Bonus per time unit of training
Level 5%/level 7.5%/level 10%/level 15%/level 20%/level
Level 5%/level 7.5%/level 10%/level 15%/level 20%/level
I 5,120% 7,680% 10,240% 15,360% 20,480%
II 1,047% 1,534% 1,999% 2,868% 3,665%
III 176.7% 253.5% 323.9% 448.5% 555.3%
IV 29.9% 42.1% 52.9% 71.1% 85.9%
V 5.1% 7% 8.7% 11.4% 13.5%

Ouch. It should come as no surprise at this point that the first level produce such high numbers: they give the highest marginal increase in bonus for an absolutely minute expenditure of SP, and conversely that the lvl V:s give the least for the longest training time. What this table shows is the massive difference in time efficiency between the levels for various skill bonuses.

Putting it all together

Where this matters is when we go back to the earlier discovery about the equivalence between ranks and higher levels. The question is simply this: what is the best use of your time? Instead of getting that 4.2% higher bonus by taking a skill to lvl V, you can train 4½ other skills of a similar rank to lvl IV. If those skills also give 5%/level, you now have five skills with a 20% bonus each rather than one skill with a 25% bonus. If those skills are complementary and the bonuses end up multiplying together, you have a 249% total bonus from those five skills rather than 25% from just one of them. Granted, you will quickly run out of skills that combine that way, but even when looking at the set of skills separately, it's not too difficult to imagine that five 20% bonuses offers more than a single 25% one.

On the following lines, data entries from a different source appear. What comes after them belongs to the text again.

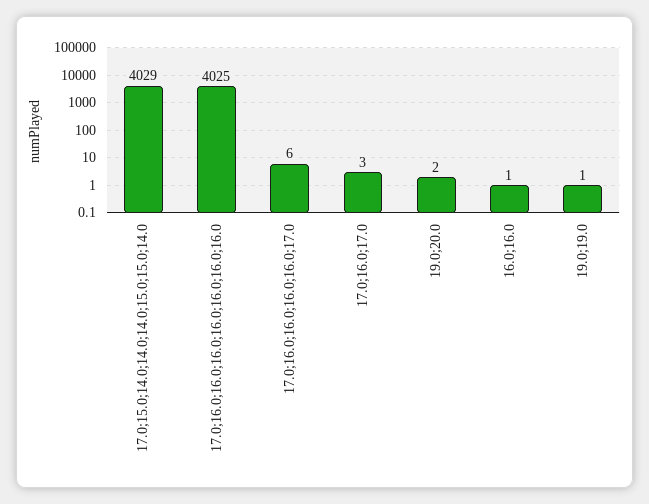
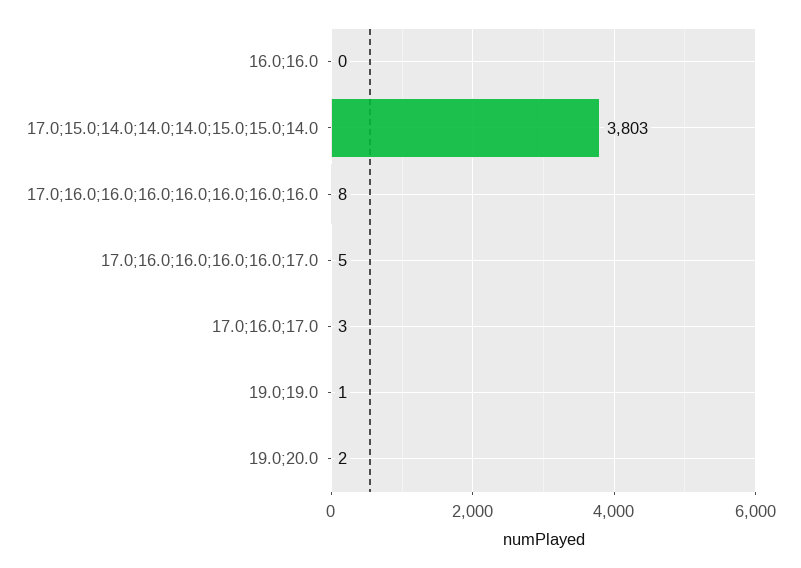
  {
-   "17.0;15.0;14.0;14.0;14.0;15.0;15.0;14.0": 4029,
+   "17.0;15.0;14.0;14.0;14.0;15.0;15.0;14.0": 3803,
-   "17.0;16.0;16.0;16.0;16.0;16.0;16.0;16.0": 4025,
+   "17.0;16.0;16.0;16.0;16.0;16.0;16.0;16.0": 8,
-   "17.0;16.0;16.0;16.0;16.0;17.0": 6,
+   "17.0;16.0;16.0;16.0;16.0;17.0": 5,
    "17.0;16.0;17.0": 3,
    "19.0;20.0": 2,
-   "16.0;16.0": 1,
+   "16.0;16.0": 0,
    "19.0;19.0": 1
  }

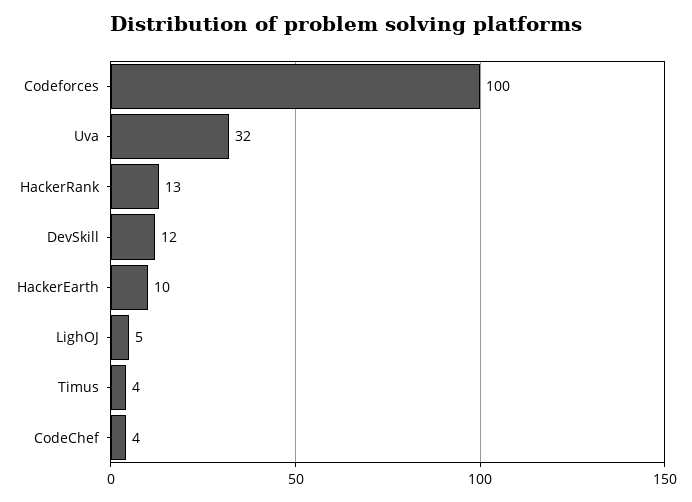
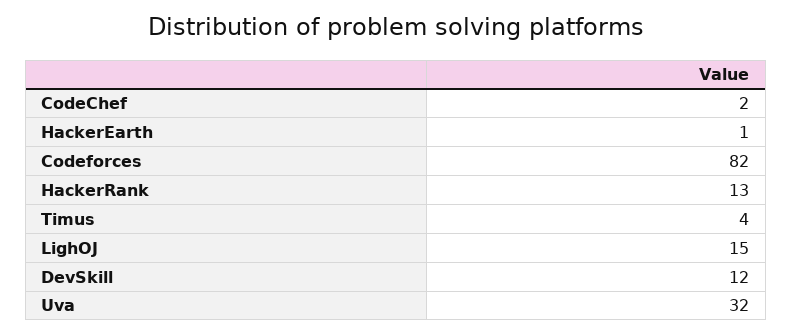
  {
-   "Codeforces": 100,
+   "Codeforces": 82,
    "Uva": 32,
    "HackerRank": 13,
    "DevSkill": 12,
-   "HackerEarth": 10,
+   "HackerEarth": 1,
-   "LighOJ": 5,
+   "LighOJ": 15,
    "Timus": 4,
-   "CodeChef": 4
+   "CodeChef": 2
  }

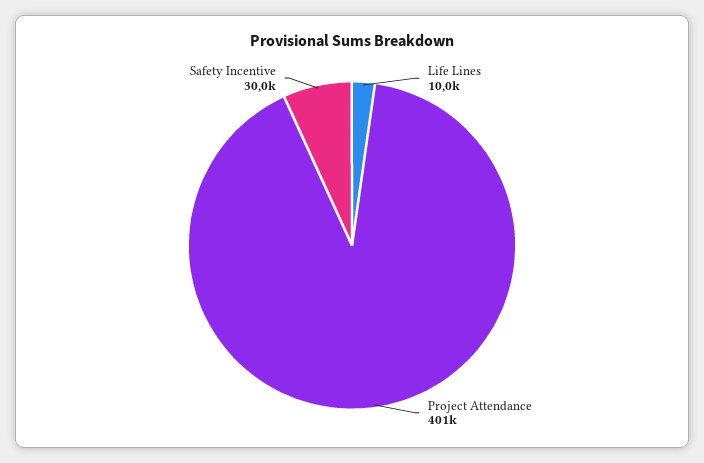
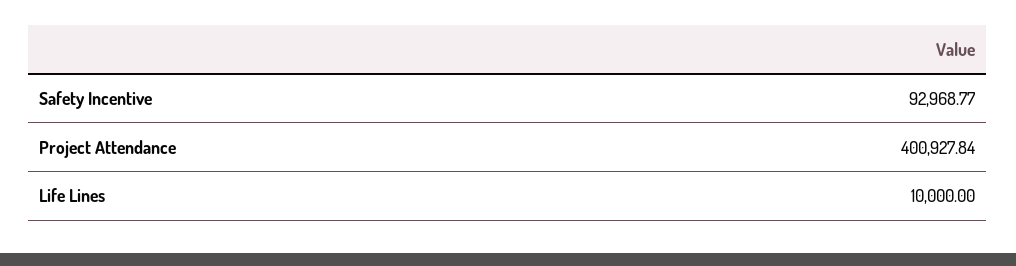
  {
    "Life Lines": 10000,
    "Project Attendance": 400927.84,
-   "Safety Incentive": 30000
+   "Safety Incentive": 92968.77
  }

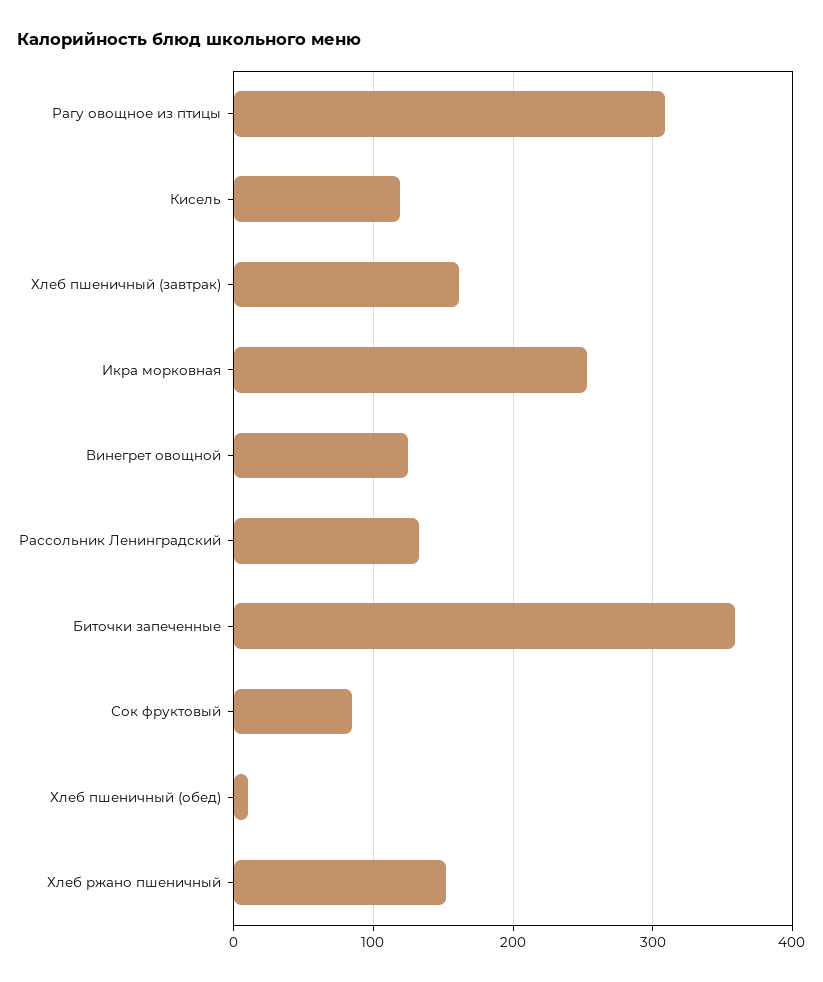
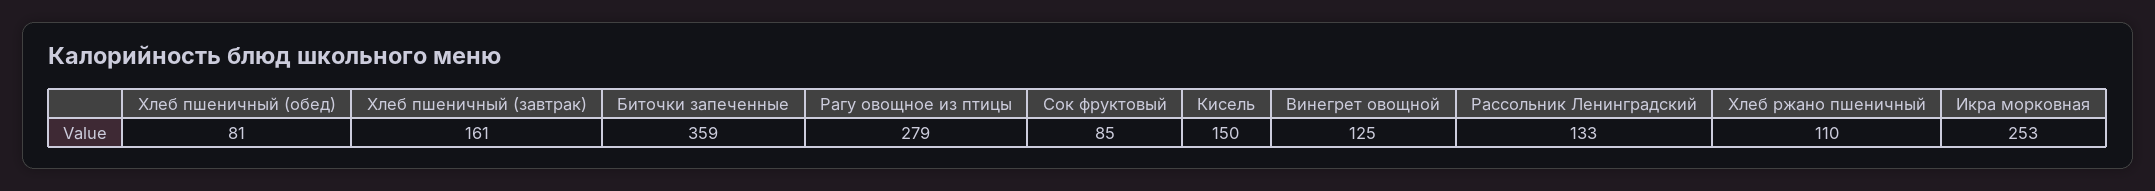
  {
-   "Рагу овощное из птицы": 310,
+   "Рагу овощное из птицы": 279,
-   "Кисель": 120,
+   "Кисель": 150,
    "Хлеб пшеничный (завтрак)": 161,
    "Икра морковная": 253,
    "Винегрет овощной": 125,
    "Рассольник Ленинградский": 133,
    "Биточки запеченные": 359,
    "Сок фруктовый": 85,
-   "Хлеб пшеничный (обед)": 10,
+   "Хлеб пшеничный (обед)": 81,
-   "Хлеб ржано пшеничный": 150
+   "Хлеб ржано пшеничный": 110
  }

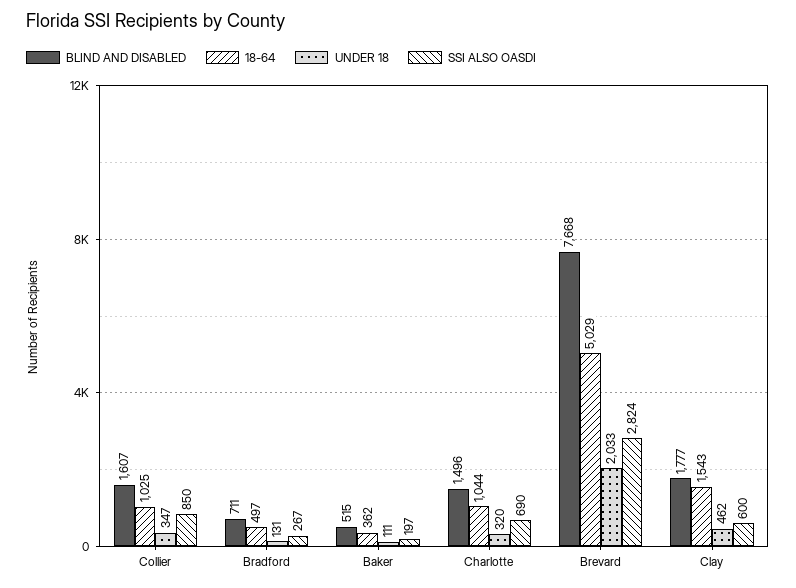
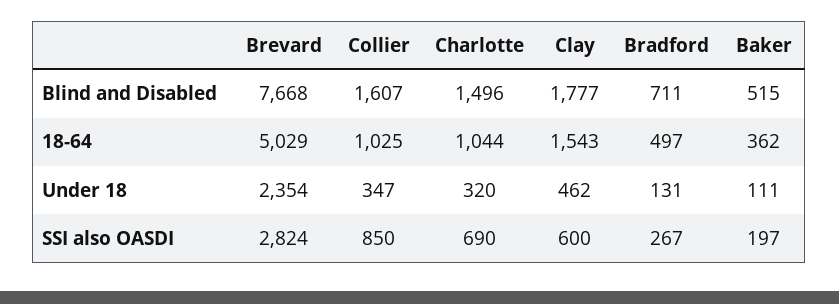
  {
    "BLIND AND DISABLED": {
      "Collier": 1607,
      "Bradford": 711,
      "Baker": 515,
      "Charlotte": 1496,
      "Brevard": 7668,
      "Clay": 1777
    },
    "18-64": {
      "Collier": 1025,
      "Bradford": 497,
      "Baker": 362,
      "Charlotte": 1044,
      "Brevard": 5029,
      "Clay": 1543
    },
    "UNDER 18": {
      "Collier": 347,
      "Bradford": 131,
      "Baker": 111,
      "Charlotte": 320,
-     "Brevard": 2033,
+     "Brevard": 2354,
      "Clay": 462
    },
    "SSI ALSO OASDI": {
      "Collier": 850,
      "Bradford": 267,
      "Baker": 197,
      "Charlotte": 690,
      "Brevard": 2824,
      "Clay": 600
    }
  }

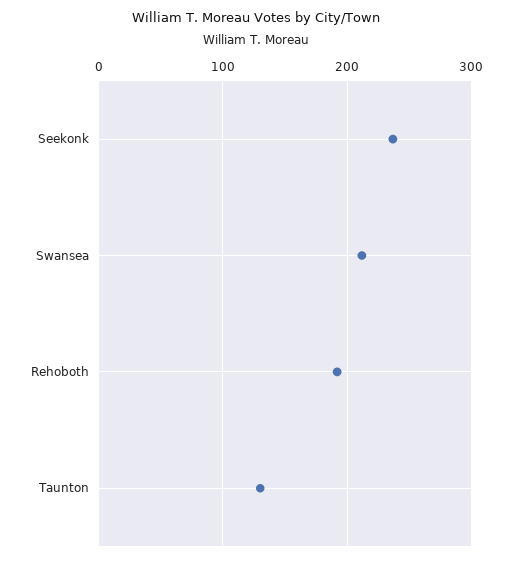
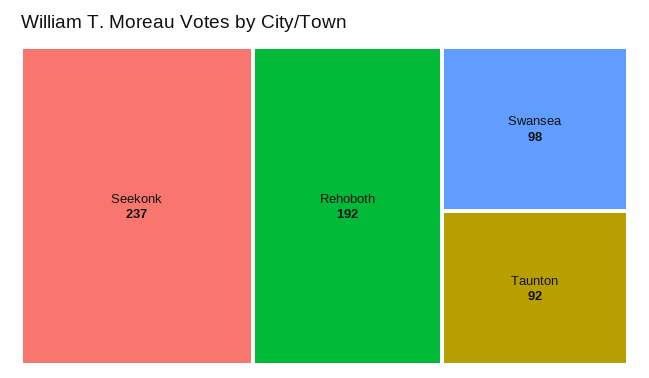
  {
    "Seekonk": 237,
-   "Swansea": 210,
+   "Swansea": 98,
    "Rehoboth": 192,
-   "Taunton": 130
+   "Taunton": 92
  }

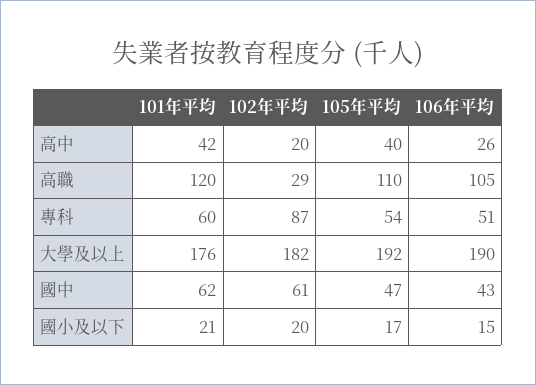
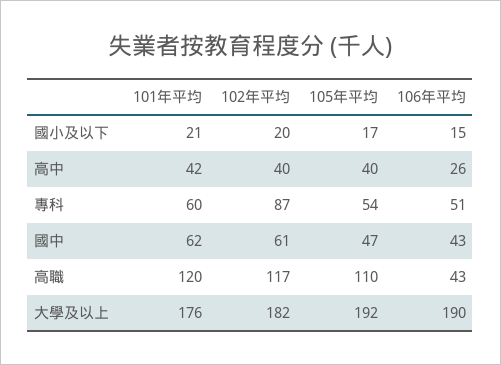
  {
    "101年平均": {
      "高中": 42,
      "高職": 120,
      "專科": 60,
      "大學及以上": 176,
      "國中": 62,
      "國小及以下": 21
    },
    "102年平均": {
-     "高中": 20,
+     "高中": 40,
-     "高職": 29,
+     "高職": 117,
      "專科": 87,
      "大學及以上": 182,
      "國中": 61,
      "國小及以下": 20
    },
    "105年平均": {
      "高中": 40,
      "高職": 110,
      "專科": 54,
      "大學及以上": 192,
      "國中": 47,
      "國小及以下": 17
    },
    "106年平均": {
      "高中": 26,
-     "高職": 105,
+     "高職": 43,
      "專科": 51,
      "大學及以上": 190,
      "國中": 43,
      "國小及以下": 15
    }
  }

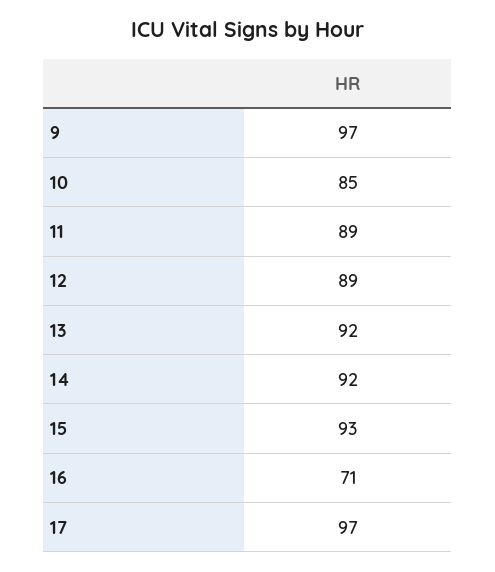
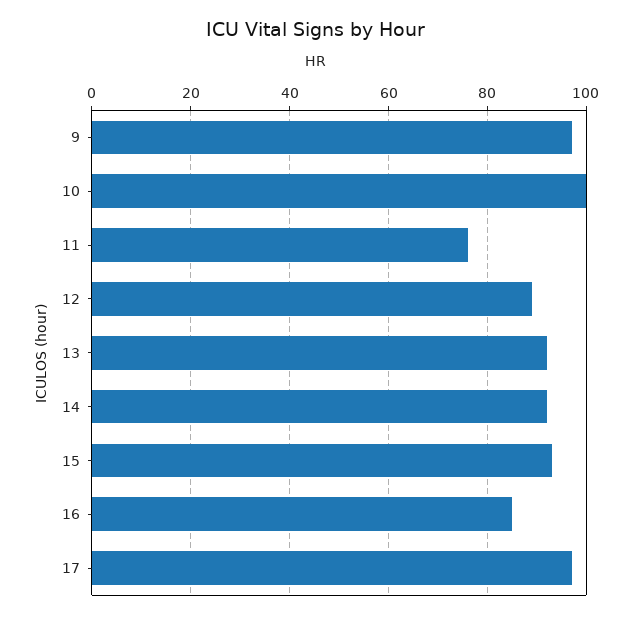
  {
    "9": 97,
-   "10": 85,
+   "10": 100,
-   "11": 89,
+   "11": 75,
    "12": 89,
    "13": 92,
    "14": 92,
    "15": 93,
-   "16": 71,
+   "16": 85,
    "17": 97
  }

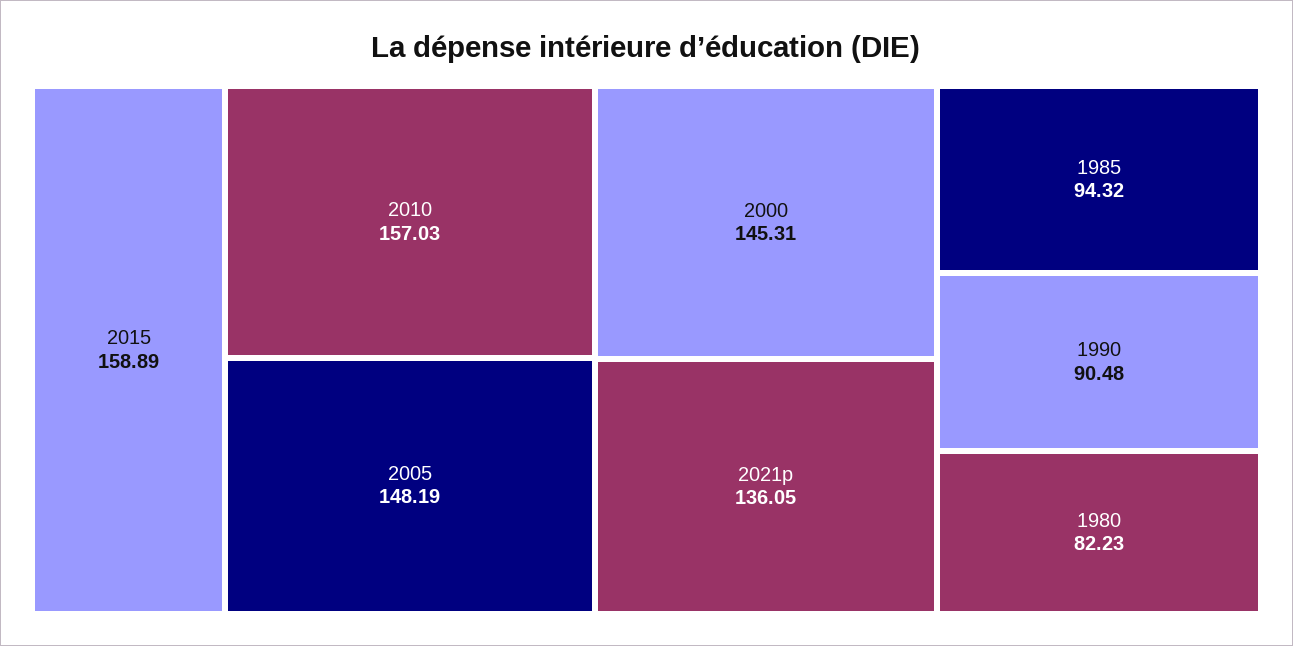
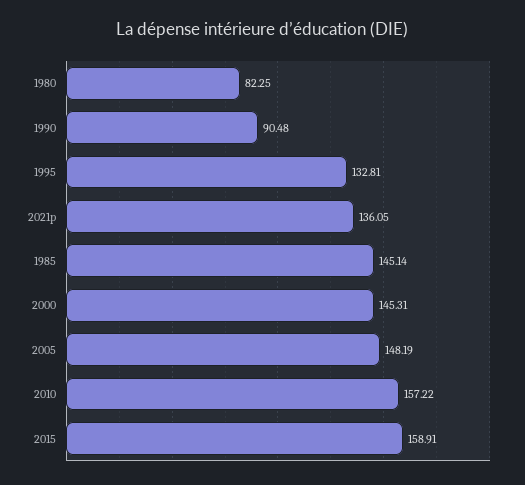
  {
-   "2015": 158.89,
+   "2015": 158.91,
-   "2010": 157.03,
+   "2010": 157.22,
    "2005": 148.19,
    "2000": 145.31,
    "2021p": 136.05,
-   "1985": 94.32,
+   "1985": 145.14,
    "1990": 90.48,
-   "1980": 82.23
+   "1980": 82.25,
+   "1995": 132.81
  }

It needs to be emphasised that this comparison is only looking at bang for the buck in the form of bonuses from a single skill or some imagined set of very closely matched skills. In the game, there are often more and better reasons to train a skill than to just chase that higher bonus: higher skill levels unlock better equipment or support skills that in and of themselves give you higher stats. Occasionally, this will be enough to compensate for the low added bonus you get from the skill itself.

What this little exercise illustrates is the core lesson about the EVE skill system that needs to be understood before we jump into the next part of this series: the double-whammy of increased time costs for higher levels that lead to increasingly smaller bonuses, and how this opens up a world of opportunities and opportunity costs. As we start to explore the supposed problems of time-based SP accumulation and the advantage this generates for older players, these opportunity costs are what will ultimately save the new or time-challenged player.